An implementation for ZeroMQ (calleg NetMQ for .NET) is provided. These components are configured with a URI, a topic name and an IFormatSerializer.

As in the above examples, a stream of messages of any type may be piped to a NetMQWriter and data from "outside" may be consumed by NetMQReader. These will be serialized and sent to the queue for consumption outside of \psi.

These components use the NetMQ Pub/Sub pattern, in which messages convey topic information (much like ROS). Subscribers may then subscribe by topic name.

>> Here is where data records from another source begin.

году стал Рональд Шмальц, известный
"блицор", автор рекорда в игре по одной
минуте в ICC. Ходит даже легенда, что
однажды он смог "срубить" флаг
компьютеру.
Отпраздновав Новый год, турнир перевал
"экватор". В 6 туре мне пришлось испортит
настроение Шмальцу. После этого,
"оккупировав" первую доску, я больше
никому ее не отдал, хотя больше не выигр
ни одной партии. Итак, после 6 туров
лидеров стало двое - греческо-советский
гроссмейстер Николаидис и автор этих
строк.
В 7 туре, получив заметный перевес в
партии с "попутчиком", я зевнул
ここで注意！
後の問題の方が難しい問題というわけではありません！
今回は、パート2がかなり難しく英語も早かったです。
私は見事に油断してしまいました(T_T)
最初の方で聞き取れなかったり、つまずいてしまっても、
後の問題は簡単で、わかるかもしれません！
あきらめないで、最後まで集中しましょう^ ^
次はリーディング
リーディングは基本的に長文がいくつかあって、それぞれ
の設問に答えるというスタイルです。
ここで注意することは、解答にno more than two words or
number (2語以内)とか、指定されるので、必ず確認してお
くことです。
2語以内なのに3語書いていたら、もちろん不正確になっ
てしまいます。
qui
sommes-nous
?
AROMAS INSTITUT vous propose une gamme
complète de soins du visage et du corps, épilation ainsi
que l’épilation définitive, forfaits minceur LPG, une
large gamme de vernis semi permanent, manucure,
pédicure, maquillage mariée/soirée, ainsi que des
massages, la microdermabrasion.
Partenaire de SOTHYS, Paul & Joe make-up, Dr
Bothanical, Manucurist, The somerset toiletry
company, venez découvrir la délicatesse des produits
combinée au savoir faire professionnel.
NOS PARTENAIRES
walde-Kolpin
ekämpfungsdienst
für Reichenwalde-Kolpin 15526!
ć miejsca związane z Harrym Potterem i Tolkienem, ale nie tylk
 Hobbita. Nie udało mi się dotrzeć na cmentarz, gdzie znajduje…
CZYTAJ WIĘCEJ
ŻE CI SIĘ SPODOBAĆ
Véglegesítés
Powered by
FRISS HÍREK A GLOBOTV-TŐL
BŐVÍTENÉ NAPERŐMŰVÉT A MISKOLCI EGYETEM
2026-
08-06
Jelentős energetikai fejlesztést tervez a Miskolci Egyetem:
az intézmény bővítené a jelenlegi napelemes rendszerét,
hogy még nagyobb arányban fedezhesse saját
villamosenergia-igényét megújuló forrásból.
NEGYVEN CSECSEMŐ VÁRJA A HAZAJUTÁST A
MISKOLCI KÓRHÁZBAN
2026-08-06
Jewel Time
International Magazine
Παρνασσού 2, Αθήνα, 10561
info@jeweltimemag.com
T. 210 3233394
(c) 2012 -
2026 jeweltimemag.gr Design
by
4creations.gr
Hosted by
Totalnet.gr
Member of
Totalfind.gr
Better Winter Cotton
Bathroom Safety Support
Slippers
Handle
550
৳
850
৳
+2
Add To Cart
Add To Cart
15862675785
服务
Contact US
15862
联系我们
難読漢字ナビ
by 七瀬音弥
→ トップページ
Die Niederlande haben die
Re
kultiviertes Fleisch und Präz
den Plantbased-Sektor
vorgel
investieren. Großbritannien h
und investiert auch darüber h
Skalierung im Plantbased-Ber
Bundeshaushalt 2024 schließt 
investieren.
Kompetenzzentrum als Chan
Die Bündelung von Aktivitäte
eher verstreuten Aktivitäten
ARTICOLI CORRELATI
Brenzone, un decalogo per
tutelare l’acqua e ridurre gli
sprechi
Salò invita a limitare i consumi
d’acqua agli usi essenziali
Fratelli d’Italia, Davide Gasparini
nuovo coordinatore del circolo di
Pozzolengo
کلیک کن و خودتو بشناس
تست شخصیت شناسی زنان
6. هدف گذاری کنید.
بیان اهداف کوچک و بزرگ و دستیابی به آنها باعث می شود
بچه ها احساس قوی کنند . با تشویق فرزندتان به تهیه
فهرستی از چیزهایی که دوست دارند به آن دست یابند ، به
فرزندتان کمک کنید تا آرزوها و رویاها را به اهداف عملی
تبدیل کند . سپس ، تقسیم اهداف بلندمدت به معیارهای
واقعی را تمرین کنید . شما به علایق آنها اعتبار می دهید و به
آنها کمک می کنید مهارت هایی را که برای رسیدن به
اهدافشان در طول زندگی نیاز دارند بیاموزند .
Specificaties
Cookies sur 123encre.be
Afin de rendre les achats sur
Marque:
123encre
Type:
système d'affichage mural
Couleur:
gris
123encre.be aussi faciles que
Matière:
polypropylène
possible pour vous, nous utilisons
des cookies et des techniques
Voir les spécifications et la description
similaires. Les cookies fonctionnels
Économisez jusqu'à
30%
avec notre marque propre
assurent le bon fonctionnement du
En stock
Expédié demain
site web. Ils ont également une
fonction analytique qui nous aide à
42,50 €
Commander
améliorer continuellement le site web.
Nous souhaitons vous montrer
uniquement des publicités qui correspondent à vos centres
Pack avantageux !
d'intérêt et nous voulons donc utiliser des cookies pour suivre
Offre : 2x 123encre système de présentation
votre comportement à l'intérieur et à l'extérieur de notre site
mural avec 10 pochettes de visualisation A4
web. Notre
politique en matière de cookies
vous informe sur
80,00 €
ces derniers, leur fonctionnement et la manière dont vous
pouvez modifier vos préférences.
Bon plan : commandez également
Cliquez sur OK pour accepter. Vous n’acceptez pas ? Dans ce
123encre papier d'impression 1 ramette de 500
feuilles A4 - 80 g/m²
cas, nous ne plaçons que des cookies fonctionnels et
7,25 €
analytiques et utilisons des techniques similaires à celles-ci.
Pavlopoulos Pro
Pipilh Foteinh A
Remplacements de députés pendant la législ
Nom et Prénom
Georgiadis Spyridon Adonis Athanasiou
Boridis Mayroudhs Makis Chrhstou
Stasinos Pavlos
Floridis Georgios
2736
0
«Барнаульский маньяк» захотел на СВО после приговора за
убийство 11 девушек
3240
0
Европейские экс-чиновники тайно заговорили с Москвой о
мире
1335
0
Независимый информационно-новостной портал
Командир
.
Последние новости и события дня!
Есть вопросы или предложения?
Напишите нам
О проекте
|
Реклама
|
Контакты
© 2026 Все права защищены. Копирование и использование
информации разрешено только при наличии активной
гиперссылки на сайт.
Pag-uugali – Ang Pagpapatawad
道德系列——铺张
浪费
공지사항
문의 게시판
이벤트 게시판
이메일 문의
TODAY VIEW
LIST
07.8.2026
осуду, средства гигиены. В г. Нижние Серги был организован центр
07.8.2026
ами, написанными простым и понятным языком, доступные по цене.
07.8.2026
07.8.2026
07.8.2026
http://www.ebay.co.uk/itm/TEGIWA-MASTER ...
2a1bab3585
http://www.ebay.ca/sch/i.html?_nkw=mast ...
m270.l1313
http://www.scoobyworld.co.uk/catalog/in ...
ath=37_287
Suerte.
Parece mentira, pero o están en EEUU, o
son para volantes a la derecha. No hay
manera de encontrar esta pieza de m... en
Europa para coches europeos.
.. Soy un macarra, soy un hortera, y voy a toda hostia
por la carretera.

By default the writer component has a single In receiver which sends to the topic specified at construction. This is the most common case. To facilitate multiple topics over one channel, the AddTopic(...) method may be called; returning an additional IReceiver<T> to which to pipe.

CLI Tool

The PsiStoreTool exposes the above facilities as a command-line tool. It may be used to explore available streams in a store, convert to other formats (MessagePack, JSON, CSV) and persist to disk or send over a message queue for consumption by other platforms and languages.

Rendezvous

Configuration of a distributed \psi system, using a mixture of ZeroMQ, Remoting, etc. can become difficult. There is a basic Rendezvous system available, allowing endpoints to advertise themselves to facilitate discovery at runtime.